Para quem tem sentido desejo "de comer a casa inteira" neste momento de confinamento, diz Marcela, perceber a mudança na rotina alimentar - e de atividades, no geral - vale mais.

"A vida se tornou quase um BBB, e existe uma mudança estrutural no nosso dia a dia: estamos naturalmente nos movimentando menos, por exemplo, mesmo se ainda estivermos fazendo exercícios físicos. É preciso, no entanto, evitar o comportamento permissivo em relação à comida: não usar a justificativa de que 'já que' vai pedir um hambúrguer, pedir também um mil shake, uma sobremesa. É preciso planejar isso, reservá-lo para um sábado, por exemplo; e na segunda-feira, optar por arroz, feijão, salada e, se comer, alguma carne".

A nutricionista aponta ainda que frases aparentemente motivacionais como "não desconte na comida", "mantenha seus exercícios físicos" podem, na verdade, ser ciladas dentro desse contexto.

"Isso vem do fato de que o corpo magro é mais valorizado; parece que quem é magro é mais feliz e saudável. Não é necessariamente, mesmo porque o corpo não determina valor pessoal e, isolado, nem saúde", analisa.

Estratégias de cuidado com a alimentação

Ok. Entendi que engordar na quarentena é normal. Mas como manter, então, uma relação boa com a comida neste período? A seguir, Marcela Kotait comenta sobre algumas estratégias para isso:

  • Escolha comida "de verdade"

Além de não pular as refeições, opte por comidas de verdade. "Arroz, feijão, salada e, para quem come, carne, no almoço. Se for possível, tente se aproximar de alimentos in natura. Um exemplo: a espiga de milho é in natura, o milho enlatado é um alimento processado e o Fandangos, um ultraprocessado. Se for necessário, prefira o milho na lata ao Fandangos".

  • Identifique se o ato de comer é "emocional" ou "emocionado"

"Fundamentalmente, o comer 'emocionado' acontece quando a comida faz parte da situação: a gente come porque está feliz, por exemplo. Agora, o comer 'emocional' é sem contexto; é quando a pessoa não consegue lidar com uma emoção, está com medo, triste, e aí, busca algo para mastigar".

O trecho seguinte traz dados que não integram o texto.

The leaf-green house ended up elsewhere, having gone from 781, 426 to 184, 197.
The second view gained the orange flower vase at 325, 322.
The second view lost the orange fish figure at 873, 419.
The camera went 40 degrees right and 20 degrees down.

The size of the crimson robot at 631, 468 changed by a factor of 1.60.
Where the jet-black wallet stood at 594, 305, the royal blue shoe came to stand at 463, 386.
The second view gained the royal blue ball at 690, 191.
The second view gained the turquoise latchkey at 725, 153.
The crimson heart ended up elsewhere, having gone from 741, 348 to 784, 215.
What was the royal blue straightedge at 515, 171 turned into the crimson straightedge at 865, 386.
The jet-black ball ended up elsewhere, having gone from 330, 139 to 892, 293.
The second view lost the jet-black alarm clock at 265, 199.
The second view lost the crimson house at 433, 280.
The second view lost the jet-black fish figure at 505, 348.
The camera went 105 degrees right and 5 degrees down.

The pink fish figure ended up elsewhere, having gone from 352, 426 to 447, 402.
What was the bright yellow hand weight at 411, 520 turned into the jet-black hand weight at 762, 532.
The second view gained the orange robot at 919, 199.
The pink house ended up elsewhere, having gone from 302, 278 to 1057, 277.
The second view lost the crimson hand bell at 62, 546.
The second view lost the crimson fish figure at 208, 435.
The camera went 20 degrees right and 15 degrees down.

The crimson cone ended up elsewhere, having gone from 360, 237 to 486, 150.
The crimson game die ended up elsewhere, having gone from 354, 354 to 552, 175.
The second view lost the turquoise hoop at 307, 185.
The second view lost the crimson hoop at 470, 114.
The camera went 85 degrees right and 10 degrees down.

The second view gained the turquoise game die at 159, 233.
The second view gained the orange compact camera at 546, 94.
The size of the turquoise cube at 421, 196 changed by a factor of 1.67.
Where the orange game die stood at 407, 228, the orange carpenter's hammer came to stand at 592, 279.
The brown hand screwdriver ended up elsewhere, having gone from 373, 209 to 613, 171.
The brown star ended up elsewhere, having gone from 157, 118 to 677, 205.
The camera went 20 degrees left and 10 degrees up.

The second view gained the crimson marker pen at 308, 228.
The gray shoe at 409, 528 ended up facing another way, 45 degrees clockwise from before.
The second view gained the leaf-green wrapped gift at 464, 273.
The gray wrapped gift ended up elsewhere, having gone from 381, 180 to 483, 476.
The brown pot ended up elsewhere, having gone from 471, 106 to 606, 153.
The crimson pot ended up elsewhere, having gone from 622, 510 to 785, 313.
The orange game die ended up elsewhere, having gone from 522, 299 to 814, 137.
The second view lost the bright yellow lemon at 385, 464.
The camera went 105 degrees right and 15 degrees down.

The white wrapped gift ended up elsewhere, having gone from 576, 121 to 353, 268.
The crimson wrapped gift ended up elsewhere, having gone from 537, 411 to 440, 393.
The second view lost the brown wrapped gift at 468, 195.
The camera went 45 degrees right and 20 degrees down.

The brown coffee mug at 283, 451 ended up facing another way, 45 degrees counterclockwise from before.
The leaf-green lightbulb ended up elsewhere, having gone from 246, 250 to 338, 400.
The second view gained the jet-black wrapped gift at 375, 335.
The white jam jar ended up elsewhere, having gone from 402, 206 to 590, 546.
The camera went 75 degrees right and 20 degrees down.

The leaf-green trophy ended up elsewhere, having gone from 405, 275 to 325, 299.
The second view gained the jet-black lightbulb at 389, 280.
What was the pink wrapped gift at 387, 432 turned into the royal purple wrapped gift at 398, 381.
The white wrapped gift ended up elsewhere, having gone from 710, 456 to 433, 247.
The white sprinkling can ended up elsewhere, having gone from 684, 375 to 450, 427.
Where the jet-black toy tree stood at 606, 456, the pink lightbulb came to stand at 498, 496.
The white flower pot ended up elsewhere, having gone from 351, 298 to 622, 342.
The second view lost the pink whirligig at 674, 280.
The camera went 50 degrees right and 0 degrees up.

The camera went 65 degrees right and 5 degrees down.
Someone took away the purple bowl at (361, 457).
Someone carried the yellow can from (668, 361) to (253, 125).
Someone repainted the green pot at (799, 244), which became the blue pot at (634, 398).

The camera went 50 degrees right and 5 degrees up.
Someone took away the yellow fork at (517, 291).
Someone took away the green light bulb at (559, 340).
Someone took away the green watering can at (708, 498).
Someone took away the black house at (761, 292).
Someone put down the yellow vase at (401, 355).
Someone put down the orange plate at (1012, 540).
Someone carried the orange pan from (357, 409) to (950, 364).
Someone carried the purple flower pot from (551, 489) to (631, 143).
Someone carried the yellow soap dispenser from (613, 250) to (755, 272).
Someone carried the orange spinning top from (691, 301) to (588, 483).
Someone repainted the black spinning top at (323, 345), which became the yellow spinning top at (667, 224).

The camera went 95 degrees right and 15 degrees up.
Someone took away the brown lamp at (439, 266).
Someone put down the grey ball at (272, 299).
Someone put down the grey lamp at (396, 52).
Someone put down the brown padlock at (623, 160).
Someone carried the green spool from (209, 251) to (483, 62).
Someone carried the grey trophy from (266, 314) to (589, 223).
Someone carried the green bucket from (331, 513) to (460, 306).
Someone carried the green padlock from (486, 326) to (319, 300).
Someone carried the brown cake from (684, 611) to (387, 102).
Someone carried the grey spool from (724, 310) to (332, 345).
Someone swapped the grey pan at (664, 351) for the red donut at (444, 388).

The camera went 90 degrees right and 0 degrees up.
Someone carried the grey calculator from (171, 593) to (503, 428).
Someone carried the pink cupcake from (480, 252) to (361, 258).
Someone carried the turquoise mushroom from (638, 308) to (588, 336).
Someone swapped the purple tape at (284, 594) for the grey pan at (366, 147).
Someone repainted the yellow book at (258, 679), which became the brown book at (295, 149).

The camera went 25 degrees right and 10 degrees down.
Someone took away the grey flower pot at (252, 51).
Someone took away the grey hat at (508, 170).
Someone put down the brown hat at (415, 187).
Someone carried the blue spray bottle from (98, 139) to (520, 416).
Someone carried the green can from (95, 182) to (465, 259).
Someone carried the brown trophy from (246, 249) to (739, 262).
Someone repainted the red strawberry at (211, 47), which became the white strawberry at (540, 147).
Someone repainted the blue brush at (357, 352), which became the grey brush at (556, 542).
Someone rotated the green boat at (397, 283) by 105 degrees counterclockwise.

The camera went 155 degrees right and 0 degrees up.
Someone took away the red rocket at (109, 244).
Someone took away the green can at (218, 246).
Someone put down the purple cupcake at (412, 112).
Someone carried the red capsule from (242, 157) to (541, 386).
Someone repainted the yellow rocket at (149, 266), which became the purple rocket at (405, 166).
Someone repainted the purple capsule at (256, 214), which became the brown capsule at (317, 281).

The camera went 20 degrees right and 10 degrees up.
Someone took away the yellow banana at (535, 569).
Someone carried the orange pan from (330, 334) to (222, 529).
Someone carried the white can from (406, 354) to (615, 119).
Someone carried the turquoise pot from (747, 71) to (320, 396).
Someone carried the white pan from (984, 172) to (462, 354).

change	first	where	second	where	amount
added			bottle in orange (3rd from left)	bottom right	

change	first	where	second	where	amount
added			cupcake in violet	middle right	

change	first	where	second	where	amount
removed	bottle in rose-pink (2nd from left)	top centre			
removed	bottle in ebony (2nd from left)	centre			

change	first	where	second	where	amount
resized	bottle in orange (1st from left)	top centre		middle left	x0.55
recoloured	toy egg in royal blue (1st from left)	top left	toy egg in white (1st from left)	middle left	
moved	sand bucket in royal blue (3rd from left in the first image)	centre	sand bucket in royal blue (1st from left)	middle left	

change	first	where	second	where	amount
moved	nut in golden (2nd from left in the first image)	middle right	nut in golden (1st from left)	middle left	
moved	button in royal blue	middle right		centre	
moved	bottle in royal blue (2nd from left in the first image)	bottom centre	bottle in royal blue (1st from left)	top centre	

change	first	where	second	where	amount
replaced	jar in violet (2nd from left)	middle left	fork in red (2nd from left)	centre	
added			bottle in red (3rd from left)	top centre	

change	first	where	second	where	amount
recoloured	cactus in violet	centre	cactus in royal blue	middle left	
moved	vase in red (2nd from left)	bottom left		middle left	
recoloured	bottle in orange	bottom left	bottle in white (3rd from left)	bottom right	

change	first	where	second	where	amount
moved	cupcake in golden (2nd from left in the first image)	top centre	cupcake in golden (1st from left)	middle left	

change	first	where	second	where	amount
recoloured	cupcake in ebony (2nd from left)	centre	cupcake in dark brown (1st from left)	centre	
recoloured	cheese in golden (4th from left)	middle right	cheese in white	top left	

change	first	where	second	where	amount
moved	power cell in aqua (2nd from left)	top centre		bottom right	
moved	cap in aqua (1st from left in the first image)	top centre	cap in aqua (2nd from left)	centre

  • Regule seus hábitos alimentares: planejamento é tudo

Pedir uma pizza e fazer o bolo não são um problema. "O importante é se planejar para isso. Se permitir comer de tudo. Mas não cair no comportamento permissivo", diz Marcela. Ele está entre as condutas comuns relacionadas à comida:

A de proibição: "Nunca vou comer nada for do que eu considero certo"
A de permissividade: "Vou pedir o cento de salgadinho mesmo, porque estou cansada"
E a de permissão: "Em vez de pedir tanto salgado, vou pedir um para comer enquanto assisto a um filme".

Essa última, orienta a nutricionista, é a que mais se aproxima de um equilíbrio com o ato de comer. "Quando você se permite, não fica pensando o tempo todo naquilo e come sem culpa".

  • Aproveite o isolamento para se conectar com o corpo

Selecione melhor o que comer, contemplando os grupos alimentares indicados por nutricionistas. Siga ainda dois sinais básicos: o da fome e o de saciedade.

  • Atenção a quem tem transtornos alimentares, compulsão

Especialista no atendimento a esses pacientes, Marcela afirma que o período de isolamento pode ser desafiador para quem sofre com esses transtornos. "Há mais tempo para se dedicar ao pensamento obsessivo em relação à comida e ao peso e, possivelmente, mais interferência da família. Nestes casos, são indicados atendimentos on-line de psicólogos e nutricionistas.